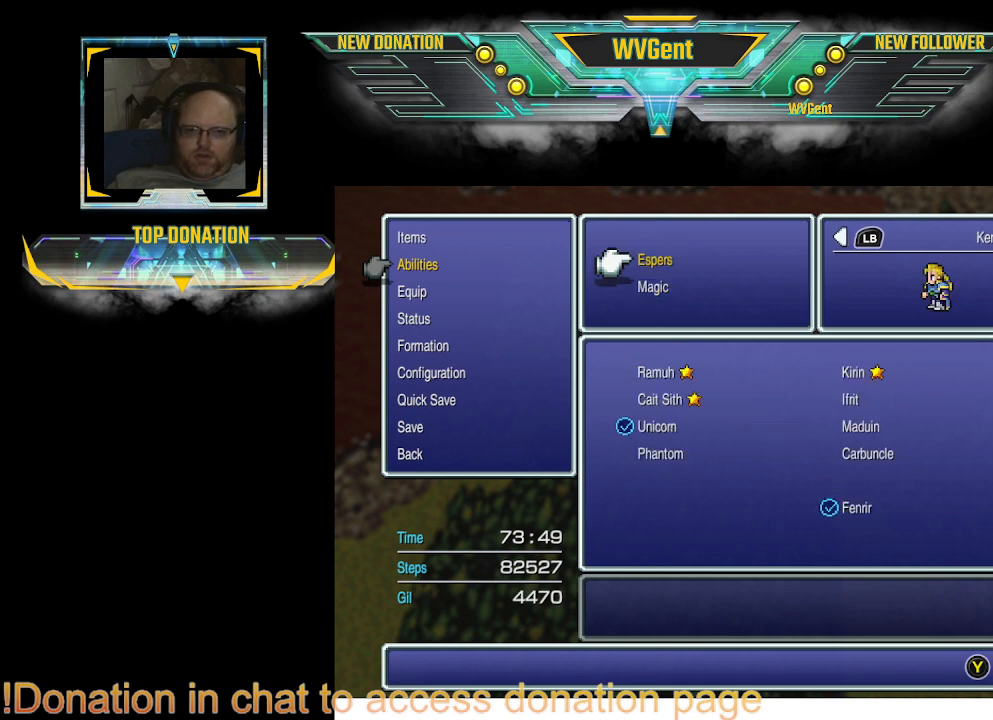
{"buttons": [], "left_stick": "center", "right_stick": "center", "events": []}
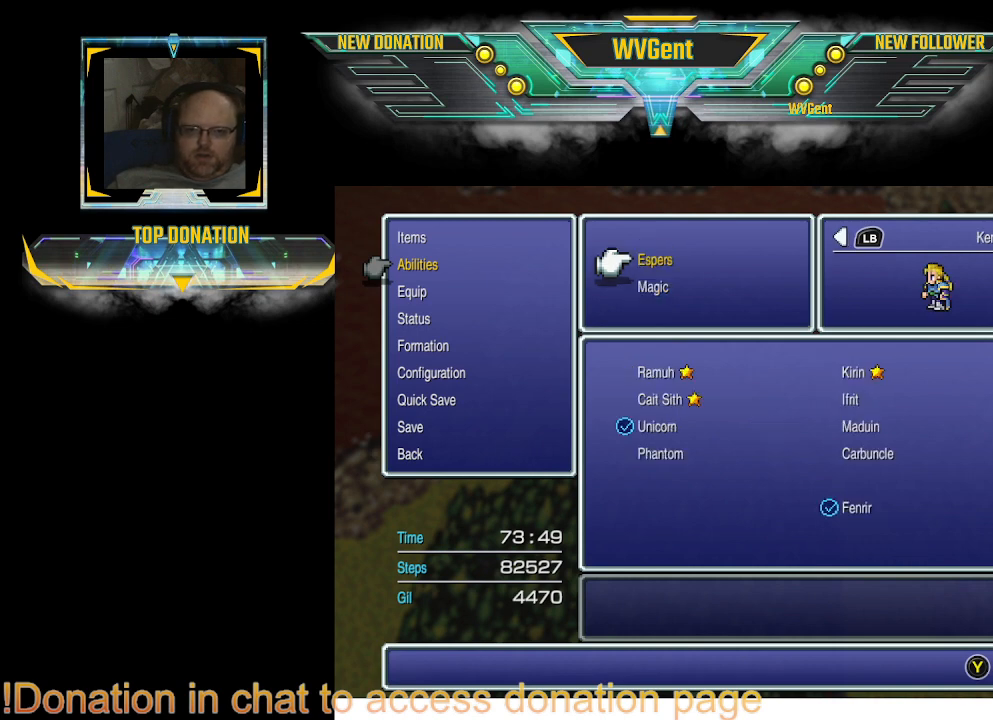
{"buttons": [], "left_stick": "center", "right_stick": "center", "events": []}
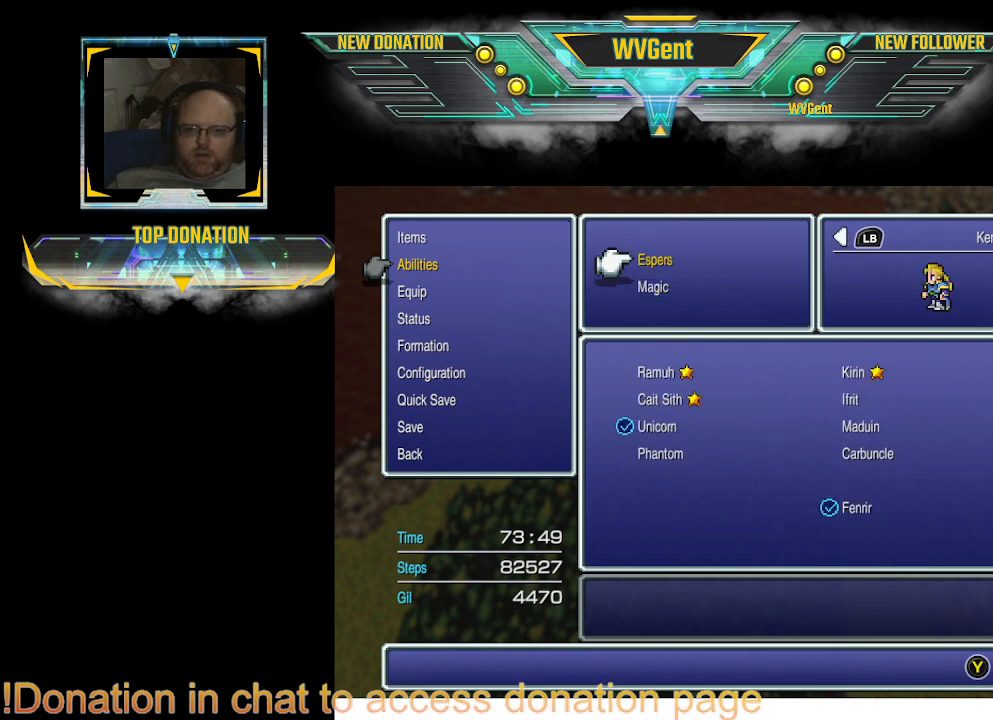
{"buttons": [], "left_stick": "center", "right_stick": "center", "events": []}
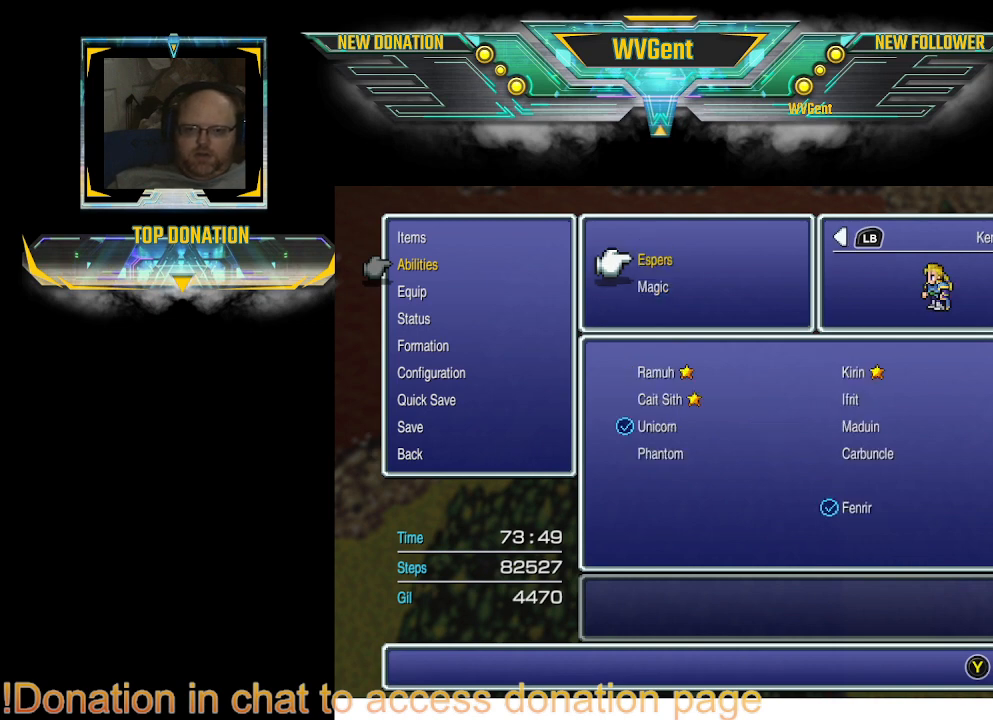
{"buttons": [], "left_stick": "center", "right_stick": "center", "events": [[67, "R1", "down"], [233, "R1", "up"]]}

TASK BRIEF: Write the listing above out again exactly, dropping each image.

THE ANSWER:
{"buttons": [], "left_stick": "center", "right_stick": "center", "events": []}
{"buttons": [], "left_stick": "center", "right_stick": "center", "events": []}
{"buttons": [], "left_stick": "center", "right_stick": "center", "events": []}
{"buttons": [], "left_stick": "center", "right_stick": "center", "events": [[67, "R1", "down"], [233, "R1", "up"]]}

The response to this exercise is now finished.